Recorded data:
====================
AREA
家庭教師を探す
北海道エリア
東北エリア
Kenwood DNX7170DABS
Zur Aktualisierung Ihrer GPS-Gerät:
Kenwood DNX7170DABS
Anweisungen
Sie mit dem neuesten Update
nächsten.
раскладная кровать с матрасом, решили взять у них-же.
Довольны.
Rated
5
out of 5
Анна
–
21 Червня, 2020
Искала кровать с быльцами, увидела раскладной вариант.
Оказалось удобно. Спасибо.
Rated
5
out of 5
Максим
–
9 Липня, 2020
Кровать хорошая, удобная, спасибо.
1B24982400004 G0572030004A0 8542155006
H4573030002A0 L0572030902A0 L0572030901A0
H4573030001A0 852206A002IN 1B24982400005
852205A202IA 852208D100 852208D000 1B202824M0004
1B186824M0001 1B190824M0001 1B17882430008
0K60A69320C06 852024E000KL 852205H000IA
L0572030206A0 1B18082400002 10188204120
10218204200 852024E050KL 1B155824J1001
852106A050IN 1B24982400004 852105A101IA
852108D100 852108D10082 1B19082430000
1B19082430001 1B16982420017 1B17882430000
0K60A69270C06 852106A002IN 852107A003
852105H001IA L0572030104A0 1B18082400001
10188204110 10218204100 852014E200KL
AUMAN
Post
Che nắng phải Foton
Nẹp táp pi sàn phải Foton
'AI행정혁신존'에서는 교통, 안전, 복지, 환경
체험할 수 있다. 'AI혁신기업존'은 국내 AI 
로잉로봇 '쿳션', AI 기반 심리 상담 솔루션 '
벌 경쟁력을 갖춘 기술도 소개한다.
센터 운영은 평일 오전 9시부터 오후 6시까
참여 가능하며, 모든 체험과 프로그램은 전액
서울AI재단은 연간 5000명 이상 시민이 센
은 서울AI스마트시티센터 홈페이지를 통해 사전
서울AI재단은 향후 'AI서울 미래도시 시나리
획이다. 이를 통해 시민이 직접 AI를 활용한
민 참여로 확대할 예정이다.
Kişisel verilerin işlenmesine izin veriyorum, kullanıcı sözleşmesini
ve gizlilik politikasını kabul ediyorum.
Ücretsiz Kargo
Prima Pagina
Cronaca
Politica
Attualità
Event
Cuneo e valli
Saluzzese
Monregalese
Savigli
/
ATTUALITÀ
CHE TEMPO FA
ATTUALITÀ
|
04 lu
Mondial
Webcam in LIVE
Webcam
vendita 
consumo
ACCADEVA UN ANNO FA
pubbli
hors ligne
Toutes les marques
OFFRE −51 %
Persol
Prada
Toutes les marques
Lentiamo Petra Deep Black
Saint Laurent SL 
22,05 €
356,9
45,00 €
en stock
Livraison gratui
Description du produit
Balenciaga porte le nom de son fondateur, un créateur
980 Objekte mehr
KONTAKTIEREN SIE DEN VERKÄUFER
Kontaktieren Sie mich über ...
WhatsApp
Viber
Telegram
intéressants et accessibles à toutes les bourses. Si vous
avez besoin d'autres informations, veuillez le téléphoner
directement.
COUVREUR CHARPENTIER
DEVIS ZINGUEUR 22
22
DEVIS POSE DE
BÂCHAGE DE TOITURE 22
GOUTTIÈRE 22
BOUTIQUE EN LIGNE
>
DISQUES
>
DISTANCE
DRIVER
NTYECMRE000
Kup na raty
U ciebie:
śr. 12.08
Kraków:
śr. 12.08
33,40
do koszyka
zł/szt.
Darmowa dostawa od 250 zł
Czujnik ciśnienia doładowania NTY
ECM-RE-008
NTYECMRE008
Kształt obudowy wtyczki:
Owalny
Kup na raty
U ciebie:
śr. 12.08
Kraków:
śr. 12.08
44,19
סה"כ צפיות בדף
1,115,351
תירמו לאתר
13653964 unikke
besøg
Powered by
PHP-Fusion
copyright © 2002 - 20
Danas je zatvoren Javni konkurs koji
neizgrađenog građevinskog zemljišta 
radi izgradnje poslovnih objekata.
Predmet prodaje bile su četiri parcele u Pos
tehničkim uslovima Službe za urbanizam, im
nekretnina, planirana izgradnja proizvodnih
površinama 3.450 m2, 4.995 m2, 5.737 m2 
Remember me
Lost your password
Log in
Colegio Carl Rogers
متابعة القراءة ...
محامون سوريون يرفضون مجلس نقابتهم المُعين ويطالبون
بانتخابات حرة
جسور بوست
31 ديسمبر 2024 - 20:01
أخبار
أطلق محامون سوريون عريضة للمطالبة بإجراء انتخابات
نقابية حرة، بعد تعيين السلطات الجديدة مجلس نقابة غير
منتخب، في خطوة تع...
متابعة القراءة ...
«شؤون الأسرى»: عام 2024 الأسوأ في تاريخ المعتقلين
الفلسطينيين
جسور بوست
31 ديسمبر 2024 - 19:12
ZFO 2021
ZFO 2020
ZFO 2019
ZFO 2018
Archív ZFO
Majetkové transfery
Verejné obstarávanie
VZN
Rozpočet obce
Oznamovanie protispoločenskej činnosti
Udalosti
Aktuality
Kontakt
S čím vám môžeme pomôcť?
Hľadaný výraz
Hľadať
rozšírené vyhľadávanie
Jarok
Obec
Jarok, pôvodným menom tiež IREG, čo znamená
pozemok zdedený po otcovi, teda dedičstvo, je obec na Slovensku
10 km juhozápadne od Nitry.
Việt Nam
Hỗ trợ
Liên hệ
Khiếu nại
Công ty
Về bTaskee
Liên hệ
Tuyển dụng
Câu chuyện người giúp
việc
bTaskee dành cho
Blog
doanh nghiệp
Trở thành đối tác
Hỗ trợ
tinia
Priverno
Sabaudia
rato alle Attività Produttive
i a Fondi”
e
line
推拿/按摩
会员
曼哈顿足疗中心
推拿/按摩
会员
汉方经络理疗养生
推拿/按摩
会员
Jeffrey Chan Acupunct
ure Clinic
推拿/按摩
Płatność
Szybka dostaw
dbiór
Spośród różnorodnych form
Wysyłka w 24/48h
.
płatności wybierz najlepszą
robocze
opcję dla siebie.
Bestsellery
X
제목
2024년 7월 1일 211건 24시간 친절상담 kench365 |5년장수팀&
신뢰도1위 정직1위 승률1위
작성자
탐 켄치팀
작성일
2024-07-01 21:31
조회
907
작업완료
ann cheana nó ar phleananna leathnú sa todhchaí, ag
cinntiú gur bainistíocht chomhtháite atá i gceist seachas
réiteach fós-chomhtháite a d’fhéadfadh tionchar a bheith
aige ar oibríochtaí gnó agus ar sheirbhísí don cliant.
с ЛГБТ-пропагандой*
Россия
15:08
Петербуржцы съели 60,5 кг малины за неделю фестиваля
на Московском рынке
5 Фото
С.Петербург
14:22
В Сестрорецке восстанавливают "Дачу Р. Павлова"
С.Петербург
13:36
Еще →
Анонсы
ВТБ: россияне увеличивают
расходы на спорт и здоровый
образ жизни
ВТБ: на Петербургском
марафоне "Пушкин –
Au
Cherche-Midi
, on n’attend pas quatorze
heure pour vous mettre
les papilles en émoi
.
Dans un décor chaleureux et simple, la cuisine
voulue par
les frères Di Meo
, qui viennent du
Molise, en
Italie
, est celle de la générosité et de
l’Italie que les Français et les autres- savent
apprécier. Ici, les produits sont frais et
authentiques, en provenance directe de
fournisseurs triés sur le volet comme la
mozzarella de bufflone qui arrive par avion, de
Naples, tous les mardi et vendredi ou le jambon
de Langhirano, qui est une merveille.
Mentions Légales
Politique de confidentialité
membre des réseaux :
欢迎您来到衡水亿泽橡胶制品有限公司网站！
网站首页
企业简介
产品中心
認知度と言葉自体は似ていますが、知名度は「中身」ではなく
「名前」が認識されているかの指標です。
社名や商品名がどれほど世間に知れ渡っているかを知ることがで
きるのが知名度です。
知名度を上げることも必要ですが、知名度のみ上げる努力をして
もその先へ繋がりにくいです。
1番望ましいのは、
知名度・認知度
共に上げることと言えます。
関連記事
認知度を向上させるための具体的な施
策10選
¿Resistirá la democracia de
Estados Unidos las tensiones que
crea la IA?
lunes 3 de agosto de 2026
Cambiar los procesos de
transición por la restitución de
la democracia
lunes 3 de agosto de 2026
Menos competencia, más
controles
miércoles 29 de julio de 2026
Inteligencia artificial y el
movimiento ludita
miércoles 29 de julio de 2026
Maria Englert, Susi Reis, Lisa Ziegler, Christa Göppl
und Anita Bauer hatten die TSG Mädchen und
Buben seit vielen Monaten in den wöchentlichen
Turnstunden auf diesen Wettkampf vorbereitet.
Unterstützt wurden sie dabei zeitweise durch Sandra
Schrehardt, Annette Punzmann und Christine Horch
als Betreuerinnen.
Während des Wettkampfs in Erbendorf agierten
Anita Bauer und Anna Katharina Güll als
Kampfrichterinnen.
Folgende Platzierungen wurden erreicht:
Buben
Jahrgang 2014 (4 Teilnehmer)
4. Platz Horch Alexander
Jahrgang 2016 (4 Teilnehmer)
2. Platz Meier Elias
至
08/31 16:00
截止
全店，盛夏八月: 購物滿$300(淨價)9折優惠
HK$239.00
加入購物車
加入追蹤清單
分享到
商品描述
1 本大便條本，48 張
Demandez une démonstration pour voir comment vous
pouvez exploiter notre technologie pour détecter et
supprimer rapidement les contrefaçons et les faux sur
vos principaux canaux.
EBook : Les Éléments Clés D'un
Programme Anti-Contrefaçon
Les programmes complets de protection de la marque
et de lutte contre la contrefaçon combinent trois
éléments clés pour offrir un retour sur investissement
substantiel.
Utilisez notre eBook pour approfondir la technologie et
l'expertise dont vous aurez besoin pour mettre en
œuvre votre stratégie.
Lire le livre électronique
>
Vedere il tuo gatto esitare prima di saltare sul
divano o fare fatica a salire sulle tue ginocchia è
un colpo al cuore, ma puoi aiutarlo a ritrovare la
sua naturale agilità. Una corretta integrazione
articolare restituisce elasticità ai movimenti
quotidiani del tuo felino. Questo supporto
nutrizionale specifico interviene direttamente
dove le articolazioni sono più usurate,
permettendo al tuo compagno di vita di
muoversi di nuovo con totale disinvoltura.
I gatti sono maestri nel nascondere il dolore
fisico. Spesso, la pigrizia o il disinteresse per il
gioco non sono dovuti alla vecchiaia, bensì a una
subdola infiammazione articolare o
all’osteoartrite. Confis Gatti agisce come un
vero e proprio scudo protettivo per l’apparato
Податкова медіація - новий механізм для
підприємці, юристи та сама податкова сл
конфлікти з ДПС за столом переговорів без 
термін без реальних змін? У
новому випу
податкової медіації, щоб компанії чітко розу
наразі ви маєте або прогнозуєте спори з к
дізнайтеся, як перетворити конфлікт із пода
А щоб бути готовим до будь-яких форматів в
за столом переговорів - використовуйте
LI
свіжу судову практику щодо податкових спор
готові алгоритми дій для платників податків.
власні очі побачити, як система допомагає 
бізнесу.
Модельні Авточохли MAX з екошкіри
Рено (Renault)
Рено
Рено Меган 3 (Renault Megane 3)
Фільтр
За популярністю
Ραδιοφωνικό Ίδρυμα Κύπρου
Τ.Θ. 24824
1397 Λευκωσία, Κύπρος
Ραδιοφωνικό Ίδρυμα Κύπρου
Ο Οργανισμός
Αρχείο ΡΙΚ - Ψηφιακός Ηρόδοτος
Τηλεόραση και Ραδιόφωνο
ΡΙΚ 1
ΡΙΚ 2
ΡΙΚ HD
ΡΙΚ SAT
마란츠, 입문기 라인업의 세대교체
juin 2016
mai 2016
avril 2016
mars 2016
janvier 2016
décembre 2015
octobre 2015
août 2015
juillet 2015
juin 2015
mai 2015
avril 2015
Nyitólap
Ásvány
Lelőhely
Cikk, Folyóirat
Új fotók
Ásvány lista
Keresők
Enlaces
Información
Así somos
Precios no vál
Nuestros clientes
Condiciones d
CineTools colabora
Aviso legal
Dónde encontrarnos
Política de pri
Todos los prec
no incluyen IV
====================
A single number is the expected answer: how many lines of the entries contain "ديسمبر".

> Task result: 2